=== ASSIGNMENT ===
In the records below, set out everything from the line containing "The parameter use_axfrac" down to the line containing "In addition to these" as a numbered list, one item per line and with blank lines omitted.

=== TASK INPUTS ===
________

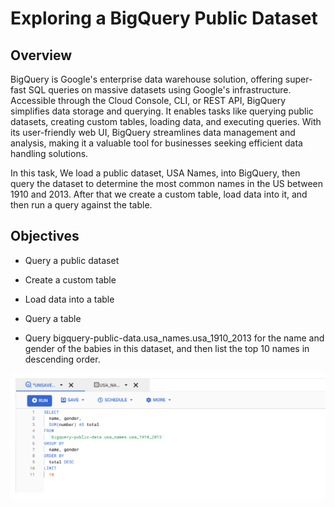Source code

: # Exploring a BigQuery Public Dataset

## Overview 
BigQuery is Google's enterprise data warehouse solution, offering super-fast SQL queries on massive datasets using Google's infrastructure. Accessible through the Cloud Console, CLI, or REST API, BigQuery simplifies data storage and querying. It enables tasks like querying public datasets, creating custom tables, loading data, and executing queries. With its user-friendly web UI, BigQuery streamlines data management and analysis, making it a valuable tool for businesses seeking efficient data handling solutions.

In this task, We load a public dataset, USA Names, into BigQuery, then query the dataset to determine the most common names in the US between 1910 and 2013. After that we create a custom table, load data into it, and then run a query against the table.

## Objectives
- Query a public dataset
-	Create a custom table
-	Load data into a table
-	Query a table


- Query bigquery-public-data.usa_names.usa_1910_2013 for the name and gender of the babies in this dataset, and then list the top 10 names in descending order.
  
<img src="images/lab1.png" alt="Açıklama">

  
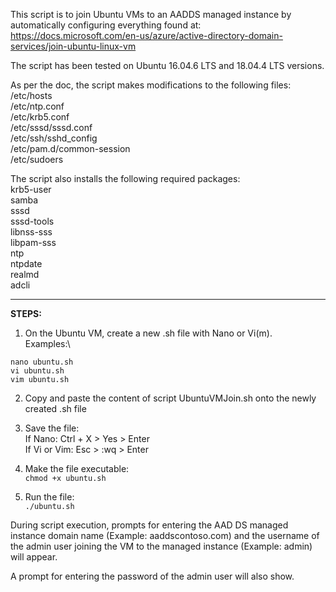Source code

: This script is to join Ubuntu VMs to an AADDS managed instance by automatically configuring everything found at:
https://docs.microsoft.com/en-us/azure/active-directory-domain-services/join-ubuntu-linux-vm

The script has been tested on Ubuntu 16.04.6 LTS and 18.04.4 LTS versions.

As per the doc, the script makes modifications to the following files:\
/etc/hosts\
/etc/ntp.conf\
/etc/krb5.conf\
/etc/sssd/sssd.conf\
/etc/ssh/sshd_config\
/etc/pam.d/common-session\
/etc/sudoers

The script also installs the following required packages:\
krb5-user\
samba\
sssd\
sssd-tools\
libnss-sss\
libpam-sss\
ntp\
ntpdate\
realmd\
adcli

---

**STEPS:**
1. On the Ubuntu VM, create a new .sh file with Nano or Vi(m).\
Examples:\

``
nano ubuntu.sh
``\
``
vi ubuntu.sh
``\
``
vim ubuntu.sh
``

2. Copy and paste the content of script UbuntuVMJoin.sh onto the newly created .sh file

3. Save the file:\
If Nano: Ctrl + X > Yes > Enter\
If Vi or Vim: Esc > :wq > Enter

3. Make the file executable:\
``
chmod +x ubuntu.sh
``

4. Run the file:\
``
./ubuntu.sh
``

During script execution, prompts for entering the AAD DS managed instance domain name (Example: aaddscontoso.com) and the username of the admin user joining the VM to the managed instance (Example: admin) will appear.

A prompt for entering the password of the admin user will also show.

________

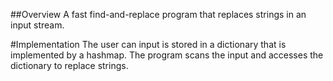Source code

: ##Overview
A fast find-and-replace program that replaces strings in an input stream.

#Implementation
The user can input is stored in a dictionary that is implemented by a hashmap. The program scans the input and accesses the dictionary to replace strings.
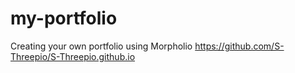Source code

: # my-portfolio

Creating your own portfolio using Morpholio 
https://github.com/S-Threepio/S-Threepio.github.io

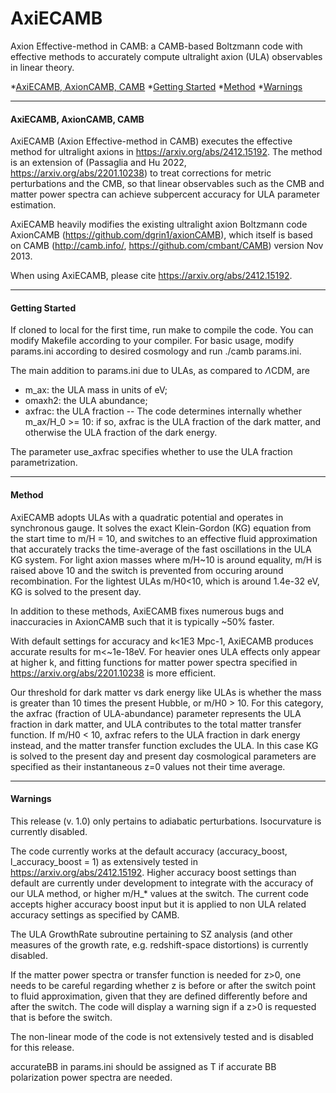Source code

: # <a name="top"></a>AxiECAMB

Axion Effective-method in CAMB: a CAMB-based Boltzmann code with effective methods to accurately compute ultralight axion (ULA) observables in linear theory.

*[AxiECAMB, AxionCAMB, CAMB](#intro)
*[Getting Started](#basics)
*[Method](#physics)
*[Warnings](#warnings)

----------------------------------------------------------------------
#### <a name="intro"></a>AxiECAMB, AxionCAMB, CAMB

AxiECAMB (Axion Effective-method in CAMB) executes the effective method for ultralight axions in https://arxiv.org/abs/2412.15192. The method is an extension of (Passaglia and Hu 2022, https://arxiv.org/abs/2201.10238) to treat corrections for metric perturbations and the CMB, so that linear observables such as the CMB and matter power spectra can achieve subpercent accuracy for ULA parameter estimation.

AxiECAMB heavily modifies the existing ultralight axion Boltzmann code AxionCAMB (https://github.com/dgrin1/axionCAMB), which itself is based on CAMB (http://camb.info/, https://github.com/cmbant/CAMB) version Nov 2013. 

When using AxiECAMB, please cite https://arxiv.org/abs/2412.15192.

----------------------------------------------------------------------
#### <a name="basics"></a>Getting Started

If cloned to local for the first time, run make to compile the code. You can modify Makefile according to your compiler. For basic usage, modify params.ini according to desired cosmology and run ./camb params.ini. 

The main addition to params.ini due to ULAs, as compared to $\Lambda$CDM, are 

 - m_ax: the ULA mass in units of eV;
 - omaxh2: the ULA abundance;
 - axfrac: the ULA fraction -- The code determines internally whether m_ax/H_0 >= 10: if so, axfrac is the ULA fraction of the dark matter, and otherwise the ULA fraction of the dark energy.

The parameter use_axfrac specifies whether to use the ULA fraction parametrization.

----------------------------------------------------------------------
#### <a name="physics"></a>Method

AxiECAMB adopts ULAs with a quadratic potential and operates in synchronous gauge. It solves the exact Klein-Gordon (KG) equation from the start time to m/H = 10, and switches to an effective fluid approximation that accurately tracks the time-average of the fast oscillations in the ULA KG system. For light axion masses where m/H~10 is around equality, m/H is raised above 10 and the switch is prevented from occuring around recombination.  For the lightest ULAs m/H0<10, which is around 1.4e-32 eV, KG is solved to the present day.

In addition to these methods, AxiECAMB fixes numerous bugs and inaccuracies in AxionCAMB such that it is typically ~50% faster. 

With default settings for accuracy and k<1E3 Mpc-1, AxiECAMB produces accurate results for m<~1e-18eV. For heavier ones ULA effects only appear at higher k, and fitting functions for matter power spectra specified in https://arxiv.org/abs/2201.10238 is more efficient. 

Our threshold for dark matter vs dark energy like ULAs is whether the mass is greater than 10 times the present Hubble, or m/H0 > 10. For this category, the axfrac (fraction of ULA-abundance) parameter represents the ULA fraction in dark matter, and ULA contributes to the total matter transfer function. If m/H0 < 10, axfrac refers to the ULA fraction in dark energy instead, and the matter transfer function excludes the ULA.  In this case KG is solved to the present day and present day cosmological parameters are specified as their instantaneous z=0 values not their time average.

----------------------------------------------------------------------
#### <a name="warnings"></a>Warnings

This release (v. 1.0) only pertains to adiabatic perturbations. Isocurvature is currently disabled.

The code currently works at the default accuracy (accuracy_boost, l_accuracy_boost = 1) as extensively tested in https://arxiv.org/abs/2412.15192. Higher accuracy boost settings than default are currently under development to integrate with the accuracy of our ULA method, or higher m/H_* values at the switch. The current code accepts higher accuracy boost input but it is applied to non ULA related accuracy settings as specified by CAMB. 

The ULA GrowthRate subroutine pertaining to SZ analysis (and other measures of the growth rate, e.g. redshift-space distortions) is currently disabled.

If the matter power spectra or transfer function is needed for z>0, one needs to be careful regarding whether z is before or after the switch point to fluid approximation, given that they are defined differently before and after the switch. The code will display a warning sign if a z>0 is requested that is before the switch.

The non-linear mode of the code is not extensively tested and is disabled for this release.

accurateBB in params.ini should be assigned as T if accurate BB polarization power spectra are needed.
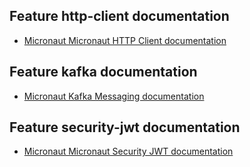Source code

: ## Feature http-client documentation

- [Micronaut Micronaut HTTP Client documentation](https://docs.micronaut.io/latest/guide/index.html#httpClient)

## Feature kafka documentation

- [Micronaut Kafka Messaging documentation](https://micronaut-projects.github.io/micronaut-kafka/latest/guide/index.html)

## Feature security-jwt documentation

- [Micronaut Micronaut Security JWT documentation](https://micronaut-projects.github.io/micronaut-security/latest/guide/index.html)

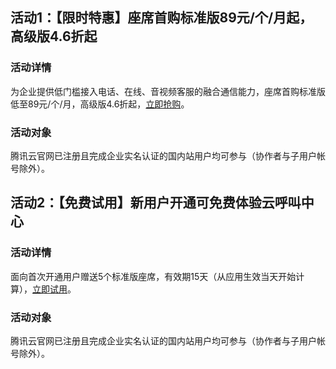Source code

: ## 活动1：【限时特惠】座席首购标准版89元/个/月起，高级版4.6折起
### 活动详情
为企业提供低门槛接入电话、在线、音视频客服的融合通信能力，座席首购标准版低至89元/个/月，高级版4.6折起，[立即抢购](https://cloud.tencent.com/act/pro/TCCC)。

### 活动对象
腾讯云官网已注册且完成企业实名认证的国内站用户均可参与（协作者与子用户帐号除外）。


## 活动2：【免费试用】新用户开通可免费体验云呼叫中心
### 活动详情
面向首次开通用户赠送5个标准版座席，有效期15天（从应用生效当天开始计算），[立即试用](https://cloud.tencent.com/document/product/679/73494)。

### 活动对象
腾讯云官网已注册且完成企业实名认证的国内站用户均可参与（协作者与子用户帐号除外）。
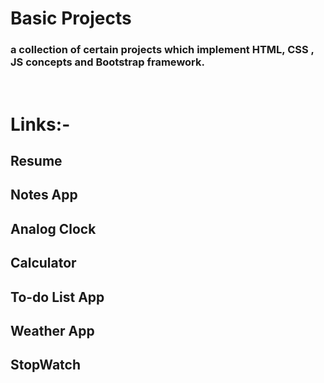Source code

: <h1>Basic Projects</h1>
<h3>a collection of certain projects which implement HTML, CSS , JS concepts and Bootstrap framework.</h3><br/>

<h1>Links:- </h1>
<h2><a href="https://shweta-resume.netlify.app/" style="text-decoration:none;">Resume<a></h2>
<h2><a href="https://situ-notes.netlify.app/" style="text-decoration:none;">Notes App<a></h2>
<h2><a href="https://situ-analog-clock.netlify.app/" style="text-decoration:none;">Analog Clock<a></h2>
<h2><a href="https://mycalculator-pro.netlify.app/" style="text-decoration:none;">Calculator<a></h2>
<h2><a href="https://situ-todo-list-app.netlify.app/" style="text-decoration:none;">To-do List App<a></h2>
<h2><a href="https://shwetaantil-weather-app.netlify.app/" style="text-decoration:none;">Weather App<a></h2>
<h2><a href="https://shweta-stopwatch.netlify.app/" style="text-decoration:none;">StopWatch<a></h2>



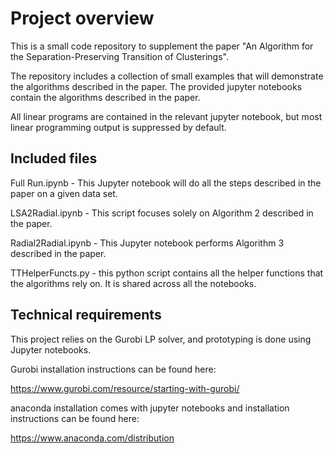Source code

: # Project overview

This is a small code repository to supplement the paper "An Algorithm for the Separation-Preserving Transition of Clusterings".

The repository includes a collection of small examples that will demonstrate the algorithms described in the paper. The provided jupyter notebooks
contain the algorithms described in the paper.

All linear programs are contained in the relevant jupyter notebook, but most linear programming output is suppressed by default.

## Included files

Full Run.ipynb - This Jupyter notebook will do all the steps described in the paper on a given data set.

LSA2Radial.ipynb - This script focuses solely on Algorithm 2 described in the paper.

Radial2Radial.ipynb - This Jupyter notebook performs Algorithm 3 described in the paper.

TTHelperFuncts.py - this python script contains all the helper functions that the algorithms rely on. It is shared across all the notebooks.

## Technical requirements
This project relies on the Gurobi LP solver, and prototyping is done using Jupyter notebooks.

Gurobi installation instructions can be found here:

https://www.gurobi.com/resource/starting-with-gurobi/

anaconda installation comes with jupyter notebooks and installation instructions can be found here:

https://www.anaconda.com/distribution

________

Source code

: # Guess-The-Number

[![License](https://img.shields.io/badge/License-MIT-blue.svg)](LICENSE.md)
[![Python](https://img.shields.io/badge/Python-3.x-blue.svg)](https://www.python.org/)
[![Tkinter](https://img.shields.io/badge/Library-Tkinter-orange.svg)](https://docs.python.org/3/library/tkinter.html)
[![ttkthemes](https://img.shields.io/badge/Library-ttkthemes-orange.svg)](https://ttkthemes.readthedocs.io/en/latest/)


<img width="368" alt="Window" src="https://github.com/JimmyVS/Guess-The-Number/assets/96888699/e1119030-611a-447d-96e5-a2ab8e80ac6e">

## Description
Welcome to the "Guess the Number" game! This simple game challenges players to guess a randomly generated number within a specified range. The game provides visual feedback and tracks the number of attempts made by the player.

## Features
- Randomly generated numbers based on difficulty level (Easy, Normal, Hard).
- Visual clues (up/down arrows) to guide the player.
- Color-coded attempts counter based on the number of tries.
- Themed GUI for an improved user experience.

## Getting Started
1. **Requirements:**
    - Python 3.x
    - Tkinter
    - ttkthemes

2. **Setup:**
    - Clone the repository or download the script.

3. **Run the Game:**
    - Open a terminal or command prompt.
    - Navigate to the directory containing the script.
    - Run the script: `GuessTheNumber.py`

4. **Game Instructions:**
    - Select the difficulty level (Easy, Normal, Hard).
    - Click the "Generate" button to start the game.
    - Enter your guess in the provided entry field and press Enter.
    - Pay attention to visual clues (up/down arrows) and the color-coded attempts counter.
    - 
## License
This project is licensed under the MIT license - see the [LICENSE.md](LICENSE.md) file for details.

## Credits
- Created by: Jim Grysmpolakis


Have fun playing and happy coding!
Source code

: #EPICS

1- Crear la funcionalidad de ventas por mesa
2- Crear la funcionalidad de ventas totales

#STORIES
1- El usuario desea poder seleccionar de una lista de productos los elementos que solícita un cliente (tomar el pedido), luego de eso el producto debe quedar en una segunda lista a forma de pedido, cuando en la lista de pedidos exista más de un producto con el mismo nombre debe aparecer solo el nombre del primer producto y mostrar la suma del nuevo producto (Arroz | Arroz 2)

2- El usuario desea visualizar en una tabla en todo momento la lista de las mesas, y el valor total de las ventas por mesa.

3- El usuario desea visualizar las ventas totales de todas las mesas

________

=== ANSWER ===
1. The parameter use_axfrac specifies whether to use the ULA fraction parametrization.
2. ----------------------------------------------------------------------
3. #### <a name="physics"></a>Method
4. AxiECAMB adopts ULAs with a quadratic potential and operates in synchronous gauge. It solves the exact Klein-Gordon (KG) equation from the start time to m/H = 10, and switches to an effective fluid approximation that accurately tracks the time-average of the fast oscillations in the ULA KG system. For light axion masses where m/H~10 is around equality, m/H is raised above 10 and the switch is prevented from occuring around recombination.  For the lightest ULAs m/H0<10, which is around 1.4e-32 eV, KG is solved to the present day.
5. In addition to these methods, AxiECAMB fixes numerous bugs and inaccuracies in AxionCAMB such that it is typically ~50% faster. 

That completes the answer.